> _WHAT THE TASK REQUIRES_
Copy every line below precisely, leaving nothing out.

Stored data entries
· · · ·
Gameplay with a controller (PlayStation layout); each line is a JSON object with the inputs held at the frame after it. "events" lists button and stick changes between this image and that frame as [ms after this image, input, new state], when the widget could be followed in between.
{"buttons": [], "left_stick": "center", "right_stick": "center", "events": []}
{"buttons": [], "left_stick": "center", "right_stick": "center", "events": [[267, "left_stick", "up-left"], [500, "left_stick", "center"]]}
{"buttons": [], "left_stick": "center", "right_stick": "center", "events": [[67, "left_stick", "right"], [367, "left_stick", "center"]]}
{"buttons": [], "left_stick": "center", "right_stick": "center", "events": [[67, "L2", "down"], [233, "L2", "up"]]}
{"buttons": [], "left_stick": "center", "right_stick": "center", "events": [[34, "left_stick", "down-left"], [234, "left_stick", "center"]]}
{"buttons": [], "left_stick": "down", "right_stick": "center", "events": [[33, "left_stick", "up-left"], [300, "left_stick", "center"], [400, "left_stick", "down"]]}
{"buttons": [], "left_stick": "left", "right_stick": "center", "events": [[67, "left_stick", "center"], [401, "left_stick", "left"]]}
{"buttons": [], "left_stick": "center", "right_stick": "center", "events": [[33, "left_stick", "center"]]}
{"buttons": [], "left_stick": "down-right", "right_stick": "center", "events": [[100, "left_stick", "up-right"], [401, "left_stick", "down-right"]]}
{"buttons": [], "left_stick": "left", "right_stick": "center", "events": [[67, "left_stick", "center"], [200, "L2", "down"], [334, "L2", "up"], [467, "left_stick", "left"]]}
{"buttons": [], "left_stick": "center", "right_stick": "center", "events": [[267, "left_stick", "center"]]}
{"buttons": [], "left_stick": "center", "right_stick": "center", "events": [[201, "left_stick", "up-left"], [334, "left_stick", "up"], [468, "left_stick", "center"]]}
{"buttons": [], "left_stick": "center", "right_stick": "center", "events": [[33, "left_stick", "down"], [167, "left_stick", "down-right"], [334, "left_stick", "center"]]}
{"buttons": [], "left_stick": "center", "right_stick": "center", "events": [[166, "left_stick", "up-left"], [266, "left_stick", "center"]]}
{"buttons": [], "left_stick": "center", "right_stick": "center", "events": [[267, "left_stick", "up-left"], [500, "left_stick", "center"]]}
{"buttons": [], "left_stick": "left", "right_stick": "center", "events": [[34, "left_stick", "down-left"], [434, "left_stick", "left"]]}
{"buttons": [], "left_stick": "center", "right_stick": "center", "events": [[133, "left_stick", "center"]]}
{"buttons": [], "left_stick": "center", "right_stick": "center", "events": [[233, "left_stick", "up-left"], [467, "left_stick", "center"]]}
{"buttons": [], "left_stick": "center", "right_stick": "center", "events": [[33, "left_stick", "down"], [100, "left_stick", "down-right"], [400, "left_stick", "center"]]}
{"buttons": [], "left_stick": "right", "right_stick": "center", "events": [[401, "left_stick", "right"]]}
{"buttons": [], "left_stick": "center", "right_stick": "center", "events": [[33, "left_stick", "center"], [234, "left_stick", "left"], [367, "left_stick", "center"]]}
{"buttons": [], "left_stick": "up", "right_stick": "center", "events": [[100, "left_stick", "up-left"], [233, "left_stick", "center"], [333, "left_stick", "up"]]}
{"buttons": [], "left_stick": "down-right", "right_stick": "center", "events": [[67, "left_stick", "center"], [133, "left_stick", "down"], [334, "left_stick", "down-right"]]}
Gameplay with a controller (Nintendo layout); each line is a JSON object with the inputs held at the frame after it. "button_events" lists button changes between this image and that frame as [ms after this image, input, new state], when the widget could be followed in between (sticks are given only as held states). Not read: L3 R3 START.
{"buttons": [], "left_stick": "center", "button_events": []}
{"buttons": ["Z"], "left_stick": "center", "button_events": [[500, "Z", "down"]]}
· · · ·
> _TASK SOLUTION_
Gameplay with a controller (PlayStation layout); each line is a JSON object with the inputs held at the frame after it. "events" lists button and stick changes between this image and that frame as [ms after this image, input, new state], when the widget could be followed in between.
{"buttons": [], "left_stick": "center", "right_stick": "center", "events": []}
{"buttons": [], "left_stick": "center", "right_stick": "center", "events": [[267, "left_stick", "up-left"], [500, "left_stick", "center"]]}
{"buttons": [], "left_stick": "center", "right_stick": "center", "events": [[67, "left_stick", "right"], [367, "left_stick", "center"]]}
{"buttons": [], "left_stick": "center", "right_stick": "center", "events": [[67, "L2", "down"], [233, "L2", "up"]]}
{"buttons": [], "left_stick": "center", "right_stick": "center", "events": [[34, "left_stick", "down-left"], [234, "left_stick", "center"]]}
{"buttons": [], "left_stick": "down", "right_stick": "center", "events": [[33, "left_stick", "up-left"], [300, "left_stick", "center"], [400, "left_stick", "down"]]}
{"buttons": [], "left_stick": "left", "right_stick": "center", "events": [[67, "left_stick", "center"], [401, "left_stick", "left"]]}
{"buttons": [], "left_stick": "center", "right_stick": "center", "events": [[33, "left_stick", "center"]]}
{"buttons": [], "left_stick": "down-right", "right_stick": "center", "events": [[100, "left_stick", "up-right"], [401, "left_stick", "down-right"]]}
{"buttons": [], "left_stick": "left", "right_stick": "center", "events": [[67, "left_stick", "center"], [200, "L2", "down"], [334, "L2", "up"], [467, "left_stick", "left"]]}
{"buttons": [], "left_stick": "center", "right_stick": "center", "events": [[267, "left_stick", "center"]]}
{"buttons": [], "left_stick": "center", "right_stick": "center", "events": [[201, "left_stick", "up-left"], [334, "left_stick", "up"], [468, "left_stick", "center"]]}
{"buttons": [], "left_stick": "center", "right_stick": "center", "events": [[33, "left_stick", "down"], [167, "left_stick", "down-right"], [334, "left_stick", "center"]]}
{"buttons": [], "left_stick": "center", "right_stick": "center", "events": [[166, "left_stick", "up-left"], [266, "left_stick", "center"]]}
{"buttons": [], "left_stick": "center", "right_stick": "center", "events": [[267, "left_stick", "up-left"], [500, "left_stick", "center"]]}
{"buttons": [], "left_stick": "left", "right_stick": "center", "events": [[34, "left_stick", "down-left"], [434, "left_stick", "left"]]}
{"buttons": [], "left_stick": "center", "right_stick": "center", "events": [[133, "left_stick", "center"]]}
{"buttons": [], "left_stick": "center", "right_stick": "center", "events": [[233, "left_stick", "up-left"], [467, "left_stick", "center"]]}
{"buttons": [], "left_stick": "center", "right_stick": "center", "events": [[33, "left_stick", "down"], [100, "left_stick", "down-right"], [400, "left_stick", "center"]]}
{"buttons": [], "left_stick": "right", "right_stick": "center", "events": [[401, "left_stick", "right"]]}
{"buttons": [], "left_stick": "center", "right_stick": "center", "events": [[33, "left_stick", "center"], [234, "left_stick", "left"], [367, "left_stick", "center"]]}
{"buttons": [], "left_stick": "up", "right_stick": "center", "events": [[100, "left_stick", "up-left"], [233, "left_stick", "center"], [333, "left_stick", "up"]]}
{"buttons": [], "left_stick": "down-right", "right_stick": "center", "events": [[67, "left_stick", "center"], [133, "left_stick", "down"], [334, "left_stick", "down-right"]]}
Gameplay with a controller (Nintendo layout); each line is a JSON object with the inputs held at the frame after it. "button_events" lists button changes between this image and that frame as [ms after this image, input, new state], when the widget could be followed in between (sticks are given only as held states). Not read: L3 R3 START.
{"buttons": [], "left_stick": "center", "button_events": []}
{"buttons": ["Z"], "left_stick": "center", "button_events": [[500, "Z", "down"]]}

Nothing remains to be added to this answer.